We reject plaintiffs' further contention that the liquidated damages clauses are invalid because defendant failed to submit any evidence of specific revenue loss for defendant's cardiology department resulting from plaintiffs' breach of the employment agreements.  “Once [defendant's] burden of proving the validity of the liquidated damages clause was met, it was not necessary for [defendant] to prove any actual damages” (Martin L. Ryan, P.C., 95 A.D.2d at 881, 463 N.Y.S.2d 883).

We reject defendant's contention on its cross appeal that the court erred in denying that part of its motion seeking payment of the full amount of the undertaking as liquidated damages because the parties stipulated to that amount of liquidated damages.  The record establishes that the parties stipulated only to the amount of an undertaking, and not to the actual amount of liquidated damages to be awarded under the terms of each agreement.

We agree with defendant, however, that the court erred in denying that part of its motion seeking summary judgment on its claim for attorney's fees and costs pursuant to Mathew's employment agreement.  Contrary to plaintiffs' contention, the attorney fee clause of the employment agreement is not duplicative of the liquidated damages clause.  One of the express purposes of the liquidated damages clause is “avoiding the costs, expenses, and uncertainties of litigation over the amount of actual damages that will be suffered by the Employer in the event of breach” [emphasis added] ).  Here, defendant seeks attorney's fees and costs incurred in enforcing the restrictive covenant and the liquidated damages clause, which is distinct from any attorney's fees and costs that would be incurred in litigation over the amount of actual damages.  Inasmuch as defendant established that it is entitled to recover liquidated damages as a result of Mathew's breach of the restrictive covenant, defendant is also entitled to an award of reasonable attorney's fees and costs pursuant to the terms of Mathew's employment agreement (see generally Markham Gardens, L.P. v. 511 9th, LLC, 143 A.D.3d 949, 953, 40 N.Y.S.3d 179 [2d Dept. 2016] ).  We therefore remit the matter to Supreme Court to determine, following a hearing if necessary, the amount of the attorney's fees and costs to be awarded to defendant pursuant to the employment agreement with Mathew.
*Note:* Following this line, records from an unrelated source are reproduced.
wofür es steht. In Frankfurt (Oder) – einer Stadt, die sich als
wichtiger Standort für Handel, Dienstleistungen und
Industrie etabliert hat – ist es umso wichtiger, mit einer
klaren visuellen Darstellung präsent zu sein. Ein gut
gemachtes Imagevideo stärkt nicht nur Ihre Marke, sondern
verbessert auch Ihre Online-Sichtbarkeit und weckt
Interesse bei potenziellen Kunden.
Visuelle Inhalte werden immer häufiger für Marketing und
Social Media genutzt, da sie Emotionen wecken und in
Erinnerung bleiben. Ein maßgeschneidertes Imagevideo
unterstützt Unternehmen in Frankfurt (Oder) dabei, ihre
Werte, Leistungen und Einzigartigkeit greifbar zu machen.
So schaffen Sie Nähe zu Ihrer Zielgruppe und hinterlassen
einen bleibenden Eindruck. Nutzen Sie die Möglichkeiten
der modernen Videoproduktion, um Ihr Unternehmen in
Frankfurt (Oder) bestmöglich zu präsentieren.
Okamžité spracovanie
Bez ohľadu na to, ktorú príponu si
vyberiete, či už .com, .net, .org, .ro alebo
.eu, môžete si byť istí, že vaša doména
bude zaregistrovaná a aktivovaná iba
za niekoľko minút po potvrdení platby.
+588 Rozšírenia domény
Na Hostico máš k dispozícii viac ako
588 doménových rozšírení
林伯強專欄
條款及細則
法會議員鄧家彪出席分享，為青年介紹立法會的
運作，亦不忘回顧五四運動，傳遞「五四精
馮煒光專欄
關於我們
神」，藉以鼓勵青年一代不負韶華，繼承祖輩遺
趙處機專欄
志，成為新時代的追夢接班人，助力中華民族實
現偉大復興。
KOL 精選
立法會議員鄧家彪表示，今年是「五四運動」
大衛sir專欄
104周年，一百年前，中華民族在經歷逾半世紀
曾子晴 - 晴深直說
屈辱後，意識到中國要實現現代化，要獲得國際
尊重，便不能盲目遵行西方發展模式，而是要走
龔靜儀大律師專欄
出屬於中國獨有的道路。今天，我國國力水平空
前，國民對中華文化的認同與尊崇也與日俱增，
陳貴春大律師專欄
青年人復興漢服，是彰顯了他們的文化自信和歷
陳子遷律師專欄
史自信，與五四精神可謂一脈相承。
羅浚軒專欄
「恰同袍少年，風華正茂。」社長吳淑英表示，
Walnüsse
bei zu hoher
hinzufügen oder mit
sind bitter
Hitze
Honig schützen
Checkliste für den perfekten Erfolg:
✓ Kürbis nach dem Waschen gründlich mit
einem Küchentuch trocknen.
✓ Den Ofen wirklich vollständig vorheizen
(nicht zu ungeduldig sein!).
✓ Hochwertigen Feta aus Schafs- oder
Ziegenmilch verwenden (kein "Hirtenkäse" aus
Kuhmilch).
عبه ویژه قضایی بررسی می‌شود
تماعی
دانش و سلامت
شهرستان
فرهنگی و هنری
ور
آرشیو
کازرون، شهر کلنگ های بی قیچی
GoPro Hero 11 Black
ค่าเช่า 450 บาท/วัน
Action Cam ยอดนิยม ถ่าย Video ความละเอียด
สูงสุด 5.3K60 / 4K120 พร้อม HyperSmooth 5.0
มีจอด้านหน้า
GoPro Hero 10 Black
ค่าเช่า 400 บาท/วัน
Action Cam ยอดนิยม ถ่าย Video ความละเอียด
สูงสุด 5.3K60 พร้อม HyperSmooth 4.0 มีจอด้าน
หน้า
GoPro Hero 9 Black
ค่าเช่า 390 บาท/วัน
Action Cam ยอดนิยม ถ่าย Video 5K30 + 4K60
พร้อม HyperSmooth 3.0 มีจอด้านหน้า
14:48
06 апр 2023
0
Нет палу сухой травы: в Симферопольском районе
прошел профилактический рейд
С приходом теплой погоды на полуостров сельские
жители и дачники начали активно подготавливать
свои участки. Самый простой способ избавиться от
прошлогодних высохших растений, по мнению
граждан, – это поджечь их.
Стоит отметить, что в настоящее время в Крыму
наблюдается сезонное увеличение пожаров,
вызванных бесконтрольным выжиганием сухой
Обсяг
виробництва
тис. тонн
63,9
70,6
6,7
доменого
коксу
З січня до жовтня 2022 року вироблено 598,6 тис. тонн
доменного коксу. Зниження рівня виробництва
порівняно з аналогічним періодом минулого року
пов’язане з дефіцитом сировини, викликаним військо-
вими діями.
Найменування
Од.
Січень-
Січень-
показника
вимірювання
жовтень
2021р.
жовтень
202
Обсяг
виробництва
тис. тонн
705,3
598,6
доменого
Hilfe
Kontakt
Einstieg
We have considered plaintiffs' remaining contention and conclude that it is without merit.

It is hereby ORDERED that the judgment so appealed from is unanimously modified on the law by granting that part of defendant's motion seeking attorney's fees and costs from plaintiff Thomas Mathew, M.D. and as modified, the judgment is affirmed without costs and the matter is remitted to Supreme Court, Oneida County, for further proceedings.